### ACTIVITY
What lines of the data hold the string "wire"? Copy them all.

### RECORDS FOR THE EXERCISE
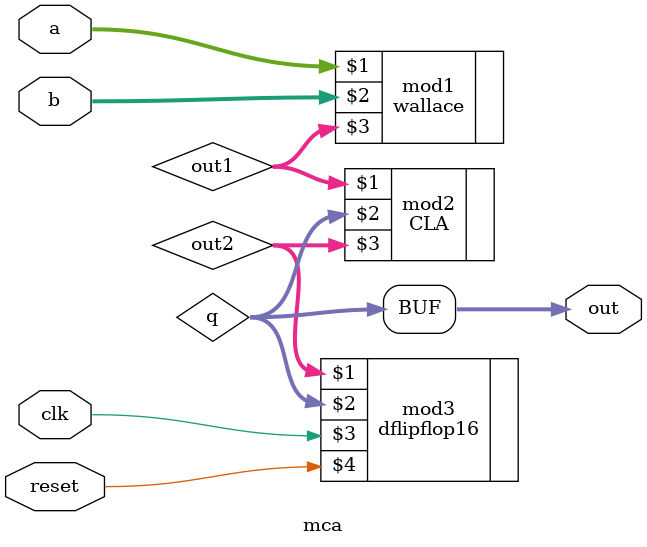
<source format=v>
`include "wallace.v"
`include "cla2.v"
`include "dflipflop16.v"

module mca(a,b,clk,reset,out);
input [7:0]a,b;
wire [15:0]q;
input clk,reset;
output [15:0]out;
wire [1:0]carry;
wire [15:0]out1,out2;

wallace mod1(a,b,out1);

CLA mod2(out1,q,out2);

dflipflop16 mod3(out2,q,clk,reset); 

assign out = q;

endmodule 


</source>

### EXERCISE OUTPUT
wire [15:0]q;
wire [1:0]carry;
wire [15:0]out1,out2;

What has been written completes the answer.